■ 所给文本 ■
+++

每日一题(86) - 计算两个字符串的最长公共子序列(LCS)

题目来自网上

题目：求解两个字符串的最长公共子序列

举例：

strA = "ABCBDAB"

strB = "BDCABA"

字符串strA和strB的LCS为4.

思路：DP

代码

#include <iostream>
#include <assert.h>
#include <string>
using namespace std;

/*
f[i][j]:表示字符串strA[0~i]和字符串strB[0~j]最长公共子序列的长度

f[i][j]	= f[i - 1][j - 1] + 1;          strA[i] = strB[j]
		= max{f[i][j - 1],f[i - 1][j]}; strA[i] != strB[j]

边界条件
f[0][j] = 0;
f[i][0] = 0;
*/

int LCS(char* pStrA,char* pStrB)
{
	assert(pStrA != NULL && pStrB != NULL);
	int f[20][20];
	int nLenA = strlen(pStrA);
	int nLenB = strlen(pStrB);
	for (int i = 0;i < nLenA;i++)
	{
		f[i][0] = 0;
	}
	for (int j = 0;j < nLenB;j++)
	{
		f[0][j] = 0;
	}
	//递推
	for (int i = 1;i < nLenA;i++)
	{
		for (int j = 1;j < nLenB;j++)
		{
			if (pStrA[i] == pStrB[j])
			{
				f[i][j] = f[i - 1][j - 1] + 1;
			}
			else
			{
				f[i][j] = max(f[i - 1][j],f[i][j - 1]);
			}
		}
	}
	return f[nLenA - 1][nLenB - 1];
}


int main()  
{  
	char strA[50];  
	char strB[50];  
	string str;  
	//输入字符串A  
	cin>>str;  
	strA[0] = ' ';  
	for (int i = 0;i < str.size();i++)  
	{  
		strA[i + 1] = str[i];  
	}  
	strA[str.size() + 1] = 0;  
	//输入字符串A  
	cin>>str;  
	strB[0] = ' ';  
	for (int i = 0;i < str.size();i++)  
	{  
		strB[i + 1] = str[i];  
	}  
	strB[str.size() + 1] = 0;  

	cout<<LCS(strA,strB)<<endl; 
	system("pause");  
	return 1;  
}

+++

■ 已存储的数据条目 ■
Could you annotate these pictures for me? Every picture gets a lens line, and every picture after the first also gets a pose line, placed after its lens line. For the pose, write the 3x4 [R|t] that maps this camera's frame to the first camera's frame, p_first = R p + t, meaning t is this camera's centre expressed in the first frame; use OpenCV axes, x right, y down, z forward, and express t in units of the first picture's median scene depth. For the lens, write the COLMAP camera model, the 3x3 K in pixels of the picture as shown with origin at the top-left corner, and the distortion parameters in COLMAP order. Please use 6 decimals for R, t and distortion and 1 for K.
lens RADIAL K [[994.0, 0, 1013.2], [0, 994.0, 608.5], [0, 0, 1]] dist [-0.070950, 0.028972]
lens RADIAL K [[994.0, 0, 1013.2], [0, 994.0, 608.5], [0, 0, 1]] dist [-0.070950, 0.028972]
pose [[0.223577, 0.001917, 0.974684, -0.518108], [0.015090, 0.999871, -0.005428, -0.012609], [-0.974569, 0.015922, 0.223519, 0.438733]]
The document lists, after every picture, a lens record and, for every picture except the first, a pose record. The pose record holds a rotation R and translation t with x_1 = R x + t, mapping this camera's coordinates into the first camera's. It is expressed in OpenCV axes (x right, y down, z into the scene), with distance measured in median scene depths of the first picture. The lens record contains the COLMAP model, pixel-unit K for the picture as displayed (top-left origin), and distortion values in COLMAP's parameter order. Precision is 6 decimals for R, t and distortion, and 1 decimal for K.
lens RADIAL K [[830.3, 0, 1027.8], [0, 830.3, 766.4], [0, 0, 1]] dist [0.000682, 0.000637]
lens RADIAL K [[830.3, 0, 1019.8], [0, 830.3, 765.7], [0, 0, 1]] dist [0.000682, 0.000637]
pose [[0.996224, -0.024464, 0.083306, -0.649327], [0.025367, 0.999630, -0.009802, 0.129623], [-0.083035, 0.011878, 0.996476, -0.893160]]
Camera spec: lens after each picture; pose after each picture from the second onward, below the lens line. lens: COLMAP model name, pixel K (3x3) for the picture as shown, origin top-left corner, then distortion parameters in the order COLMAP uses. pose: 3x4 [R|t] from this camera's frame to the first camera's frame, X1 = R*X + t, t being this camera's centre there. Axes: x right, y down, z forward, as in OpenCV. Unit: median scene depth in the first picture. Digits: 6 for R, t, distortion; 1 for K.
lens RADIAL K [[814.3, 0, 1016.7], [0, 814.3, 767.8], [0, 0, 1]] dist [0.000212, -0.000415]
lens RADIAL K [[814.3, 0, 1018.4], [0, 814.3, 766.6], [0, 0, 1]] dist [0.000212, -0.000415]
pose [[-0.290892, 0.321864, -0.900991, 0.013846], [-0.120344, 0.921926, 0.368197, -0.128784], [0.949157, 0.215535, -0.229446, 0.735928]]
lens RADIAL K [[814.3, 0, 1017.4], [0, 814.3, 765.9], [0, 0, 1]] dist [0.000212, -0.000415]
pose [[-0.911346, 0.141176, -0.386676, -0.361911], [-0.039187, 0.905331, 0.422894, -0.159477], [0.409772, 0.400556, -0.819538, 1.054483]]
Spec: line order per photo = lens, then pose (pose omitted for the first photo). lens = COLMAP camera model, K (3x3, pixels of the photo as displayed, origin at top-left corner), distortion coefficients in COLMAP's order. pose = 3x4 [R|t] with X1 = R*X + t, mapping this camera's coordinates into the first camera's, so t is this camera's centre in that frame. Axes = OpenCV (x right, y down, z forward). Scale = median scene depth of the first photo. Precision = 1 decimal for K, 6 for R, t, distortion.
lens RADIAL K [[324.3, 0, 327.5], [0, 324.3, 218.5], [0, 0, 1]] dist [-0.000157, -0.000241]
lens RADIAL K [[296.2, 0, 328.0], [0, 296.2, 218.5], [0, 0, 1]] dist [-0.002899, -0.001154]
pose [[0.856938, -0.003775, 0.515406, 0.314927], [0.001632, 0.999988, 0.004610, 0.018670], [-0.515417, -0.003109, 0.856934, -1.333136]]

+++

■ 问题详情 ■
照抄所给文本中从“int LCS(char* pStrA,char*”到“0;i < nLenA;i++)”的这一段，一字不改。 作答时只能依据所给文本。

■ 问题解答 ■
int LCS(char* pStrA,char* pStrB)
{
	assert(pStrA != NULL && pStrB != NULL);
	int f[20][20];
	int nLenA = strlen(pStrA);
	int nLenB = strlen(pStrB);
	for (int i = 0;i < nLenA;i++)